Napoli 2015/2016, atto secondo. Gli uomini di mister Sarri ripartono dalla sconfitta patita a Reggio Emilia: un risultato, come sottolineato dallo stesso allenatore, figlio di un calo psicologico. . Di solito ci alleniamo a ritmi molto più alti, questo da un lato mi ha sorpreso in negativo, dall’altro mi fa ben sperare per il futuro”.
Lavorare ripartendo da capo, o quasi: un modo completamente nuovo di lavorare dal punto fisico, un altro modo di intendere la fase difensiva. Sono queste le prima macro-aree sulle quale il tecnico ha lavorato e sta lavorando, assieme al 4-3-2-1, marchio di fabbrica di Sarri che difficilmente abbandonerà: “sarebbe delittuoso lavorare su un modulo, poi se il campo ci dirà altro va bene, ma non è una valutazione da fare dopo una partita. È una squadra che ha iniziato la preparazione prima, la Sampdoria è molto più avanti di noi e questa può essere una prima difficoltà della partita. Sulla difesa stiamo lavorando, è diventata più ordinata anche se non più efficace”.

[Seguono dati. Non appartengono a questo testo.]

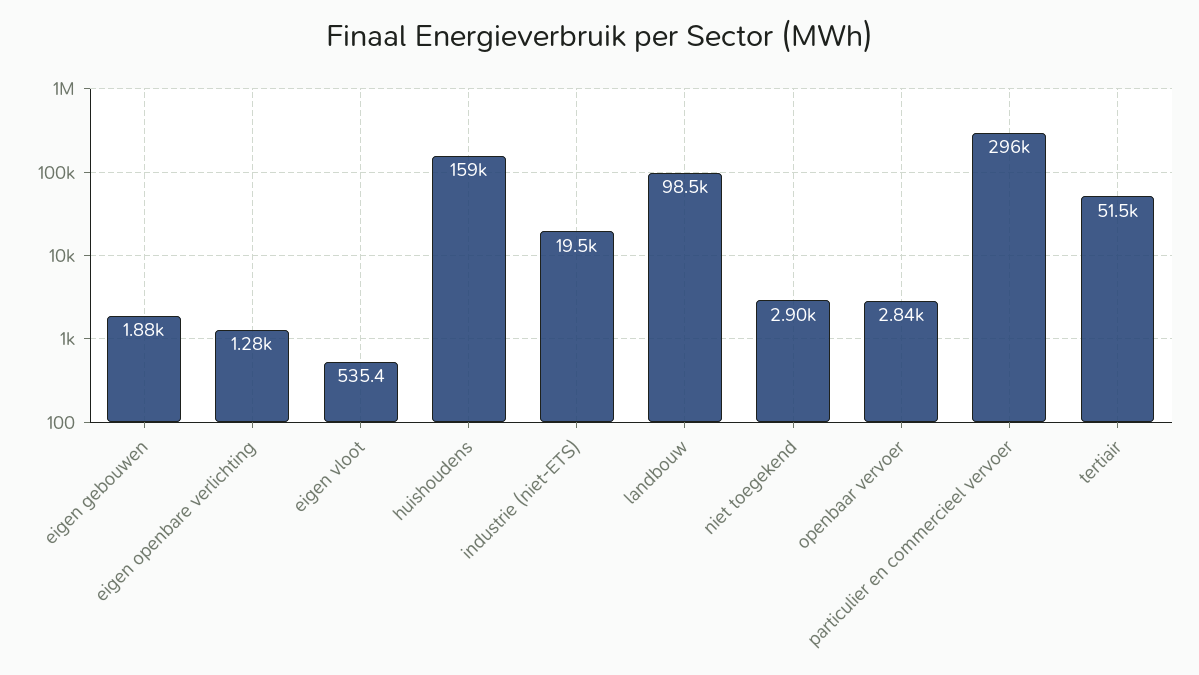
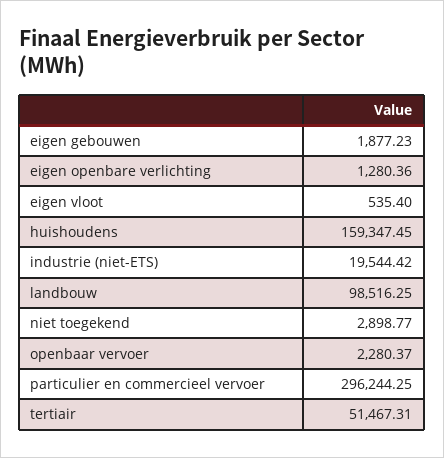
openbaar vervoer: 2840 -> 2280.37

Gioca chi sta meglio (David Lopez al posto di un Allan non ancora al meglio) o chi è più adatto alla partita (Mertens o Callejon), l’unico sicuro di un posto è Gonzalo Higuaìn: “Visto il campione che è ha bisogno di giocare pur non essendo al massimo della condizione. Non può fare ancora 90′ al massimo livello, ma spero che ove io glielo chieda possa farlo”. Per un Allan non ancora in forma, c’è un Manolo Gabbiadini che migliora sempre più e si inserisce nel ballottaggio per un posto accanto all’argentino: “Ha sofferto la preparazione”, specifica il mister, “ma ora sta dando segnali di grande crescita”.

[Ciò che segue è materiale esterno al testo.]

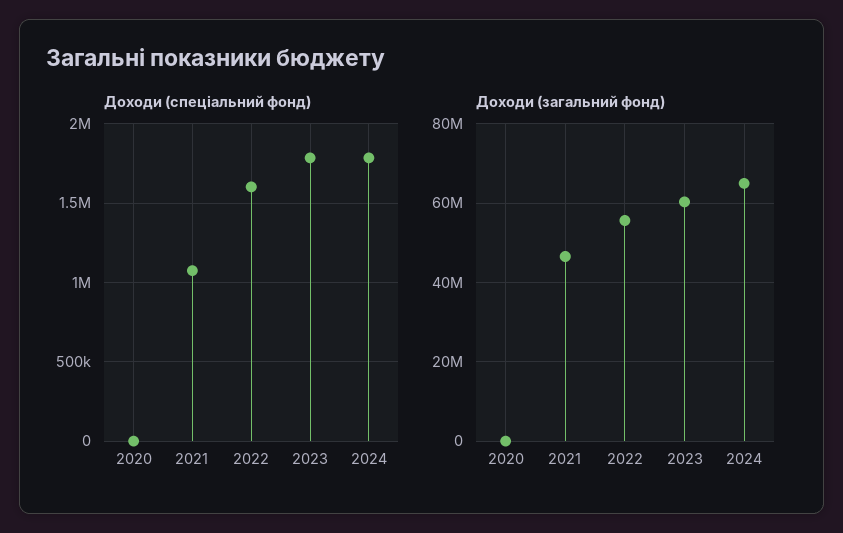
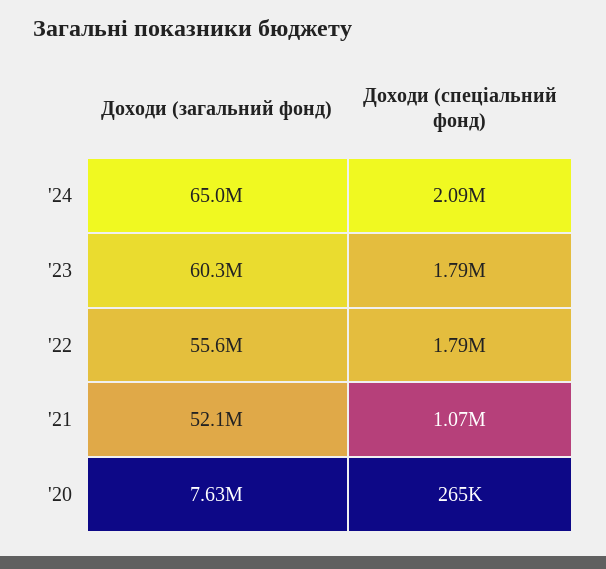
Доходи (спеціальний фонд), 2020: 0 -> 265000
Доходи (спеціальний фонд), 2022: 1600000 -> 1790000
Доходи (спеціальний фонд), 2024: 1800000 -> 2090000
Доходи (загальний фонд), 2020: 0 -> 7630000
Доходи (загальний фонд), 2021: 46000000 -> 52100000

“In certe zone di campo siamo attrezzati, in altre meno: a centrocampo non siamo tantissimi, vediamo anche l’evoluzione di Dezi“. Un organico da completare quindi, nella consapevolezza però delle difficoltà nel riuscirci: mancano poche ore alla fine del mercato ed il Napoli è concentrato innanzitutto nel mercato in uscita. Un centrocampo che secondo Sarri non ha bisogno per forza di un incontrista: “Valdifiori a Empoli giocava con Croce che ha caratteristiche molto offensive, è abituato a giocare senza incontrista, è sempre stato un giocatore che ha avuto inizi di stagione altalenanti, se tutti lavorano nella fase difensiva non c’è grande bisogno di incontristi, se salta qualcuno saltiamo tutti, con o senza incontrista”. Un commento infine sui sorteggi di Europa League: “siamo stati fortunati a non aver beccato il Liverpool o squadre così, ma posso dire che pur non essendo un girone blasonato il nostro è un girone di sostanza”.